For data warehousing apps, I have found that building cubes/aggregates is best done on FC (SSD), but once the cube is built for the last and final time, it can be moved to NL. Our typical environment is a cube for current year on FC which gets reprocessed weekly, and previous years that never get edited get pushed down to NL.
Hope this helps!
Richard Siemers
The views and opinions expressed are my own and do not necessarily reflect those of my employer.
The views and opinions expressed are my own and do not necessarily reflect those of my employer.
Re: performance troubleshooting/tuning between NL and FC
Thanks for your reply, and unfortunately, no, we don't have AO.
What's interesting is that the DB we are talking about was originally on an F200 striped across 64NL drives and performance seemed fine. Then we moved it to our T800 with 192NL drives, and my admins are saying that performance is less than it was previously. So they moved it to FC.
I know that the T800's NL drives are being hammered by more systems and with more diverse workloads than the F200, but looking at IOPS and port contention, we don't see any issues. I'm curious what are some things that I should look at that might better help us track down where contention is? I'm looking at PD performance and the Service Time, IO Size and such. I'm not really sure what are good ranges, or where one is relevant versus another. Or if PD perf is even all that effective of a place to start.
Is there a good guide to using system reporter...not sure the raw info in the PDF provides a good method of interpreting results.
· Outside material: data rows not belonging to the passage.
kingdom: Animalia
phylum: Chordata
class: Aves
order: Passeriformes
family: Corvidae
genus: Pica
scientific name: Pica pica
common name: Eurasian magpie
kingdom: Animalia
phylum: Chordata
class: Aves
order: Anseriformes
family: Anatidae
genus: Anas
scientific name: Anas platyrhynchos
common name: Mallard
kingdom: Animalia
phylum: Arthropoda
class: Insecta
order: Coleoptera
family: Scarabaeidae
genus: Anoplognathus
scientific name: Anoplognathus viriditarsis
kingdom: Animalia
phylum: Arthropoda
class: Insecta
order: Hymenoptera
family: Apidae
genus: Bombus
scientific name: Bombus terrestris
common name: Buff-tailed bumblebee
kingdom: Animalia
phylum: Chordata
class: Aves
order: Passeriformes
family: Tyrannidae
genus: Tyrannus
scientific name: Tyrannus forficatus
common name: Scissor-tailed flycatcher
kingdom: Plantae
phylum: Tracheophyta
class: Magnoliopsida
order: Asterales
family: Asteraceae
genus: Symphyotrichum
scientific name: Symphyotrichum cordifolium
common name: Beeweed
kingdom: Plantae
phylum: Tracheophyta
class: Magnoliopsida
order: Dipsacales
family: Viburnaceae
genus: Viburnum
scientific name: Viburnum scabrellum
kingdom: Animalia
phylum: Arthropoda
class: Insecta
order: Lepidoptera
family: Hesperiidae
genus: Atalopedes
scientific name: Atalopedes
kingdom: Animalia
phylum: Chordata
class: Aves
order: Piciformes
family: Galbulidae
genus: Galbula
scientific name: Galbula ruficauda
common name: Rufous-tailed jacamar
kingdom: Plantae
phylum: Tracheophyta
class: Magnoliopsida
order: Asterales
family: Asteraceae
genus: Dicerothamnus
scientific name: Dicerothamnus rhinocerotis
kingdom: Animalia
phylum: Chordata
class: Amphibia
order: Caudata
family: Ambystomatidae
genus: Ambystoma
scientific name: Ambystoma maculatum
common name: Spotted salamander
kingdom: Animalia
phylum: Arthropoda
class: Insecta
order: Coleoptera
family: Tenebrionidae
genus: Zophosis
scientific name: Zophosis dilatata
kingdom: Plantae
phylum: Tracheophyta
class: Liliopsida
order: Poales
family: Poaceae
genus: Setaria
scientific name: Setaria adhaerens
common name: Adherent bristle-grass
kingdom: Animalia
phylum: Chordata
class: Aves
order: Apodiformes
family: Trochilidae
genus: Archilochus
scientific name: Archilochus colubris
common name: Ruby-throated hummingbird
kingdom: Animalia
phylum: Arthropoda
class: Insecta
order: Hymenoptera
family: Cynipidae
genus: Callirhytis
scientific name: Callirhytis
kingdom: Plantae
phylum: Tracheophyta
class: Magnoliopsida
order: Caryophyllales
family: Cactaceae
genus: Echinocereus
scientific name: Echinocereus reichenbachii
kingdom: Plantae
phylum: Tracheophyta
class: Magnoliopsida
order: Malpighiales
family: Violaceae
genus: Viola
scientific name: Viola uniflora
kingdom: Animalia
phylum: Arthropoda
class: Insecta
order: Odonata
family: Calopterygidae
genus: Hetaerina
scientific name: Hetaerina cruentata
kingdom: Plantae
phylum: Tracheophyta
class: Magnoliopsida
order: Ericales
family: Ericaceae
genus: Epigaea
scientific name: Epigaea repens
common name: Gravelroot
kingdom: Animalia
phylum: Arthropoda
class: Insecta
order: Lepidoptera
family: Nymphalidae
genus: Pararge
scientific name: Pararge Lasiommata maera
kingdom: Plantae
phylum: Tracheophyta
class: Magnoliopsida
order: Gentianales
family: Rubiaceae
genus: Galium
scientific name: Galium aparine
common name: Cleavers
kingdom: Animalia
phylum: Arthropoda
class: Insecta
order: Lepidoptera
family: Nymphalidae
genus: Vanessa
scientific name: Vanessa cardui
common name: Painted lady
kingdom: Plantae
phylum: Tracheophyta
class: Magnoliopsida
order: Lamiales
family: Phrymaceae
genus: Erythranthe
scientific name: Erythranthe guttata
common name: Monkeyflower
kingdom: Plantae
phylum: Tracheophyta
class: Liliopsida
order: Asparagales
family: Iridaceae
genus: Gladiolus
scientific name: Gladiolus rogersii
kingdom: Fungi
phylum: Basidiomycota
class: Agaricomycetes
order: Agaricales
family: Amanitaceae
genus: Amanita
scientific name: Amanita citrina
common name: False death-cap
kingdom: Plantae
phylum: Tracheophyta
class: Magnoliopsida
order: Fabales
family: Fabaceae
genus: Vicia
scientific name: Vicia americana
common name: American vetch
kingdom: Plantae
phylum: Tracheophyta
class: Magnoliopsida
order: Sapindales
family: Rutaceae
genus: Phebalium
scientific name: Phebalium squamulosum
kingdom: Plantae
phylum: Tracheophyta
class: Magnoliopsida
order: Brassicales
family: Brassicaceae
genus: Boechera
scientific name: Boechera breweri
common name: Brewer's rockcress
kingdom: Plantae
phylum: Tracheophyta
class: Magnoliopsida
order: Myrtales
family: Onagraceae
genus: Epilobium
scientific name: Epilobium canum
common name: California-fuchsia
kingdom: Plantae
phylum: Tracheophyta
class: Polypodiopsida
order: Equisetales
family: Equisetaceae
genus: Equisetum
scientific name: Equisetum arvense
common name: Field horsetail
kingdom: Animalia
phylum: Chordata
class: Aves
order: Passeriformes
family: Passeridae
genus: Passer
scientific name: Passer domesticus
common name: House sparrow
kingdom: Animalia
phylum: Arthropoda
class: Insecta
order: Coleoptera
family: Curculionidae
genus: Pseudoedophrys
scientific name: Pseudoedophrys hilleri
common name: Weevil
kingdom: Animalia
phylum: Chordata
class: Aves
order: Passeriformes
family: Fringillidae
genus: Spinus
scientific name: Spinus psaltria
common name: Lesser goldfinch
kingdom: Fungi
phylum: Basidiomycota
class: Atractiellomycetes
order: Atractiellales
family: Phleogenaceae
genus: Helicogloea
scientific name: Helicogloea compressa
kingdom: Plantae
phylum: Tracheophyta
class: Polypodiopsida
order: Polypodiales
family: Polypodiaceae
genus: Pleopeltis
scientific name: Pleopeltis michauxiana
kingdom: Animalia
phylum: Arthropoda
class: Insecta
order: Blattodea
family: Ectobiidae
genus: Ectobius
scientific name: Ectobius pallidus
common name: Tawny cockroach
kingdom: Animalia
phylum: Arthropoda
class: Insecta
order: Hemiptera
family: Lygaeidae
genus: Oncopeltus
What's interesting is that the DB we are talking about was originally on an F200 striped across 64NL drives and performance seemed fine. Then we moved it to our T800 with 192NL drives, and my admins are saying that performance is less than it was previously. So they moved it to FC.
I know that the T800's NL drives are being hammered by more systems and with more diverse workloads than the F200, but looking at IOPS and port contention, we don't see any issues. I'm curious what are some things that I should look at that might better help us track down where contention is? I'm looking at PD performance and the Service Time, IO Size and such. I'm not really sure what are good ranges, or where one is relevant versus another. Or if PD perf is even all that effective of a place to start.
Is there a good guide to using system reporter...not sure the raw info in the PDF provides a good method of interpreting results.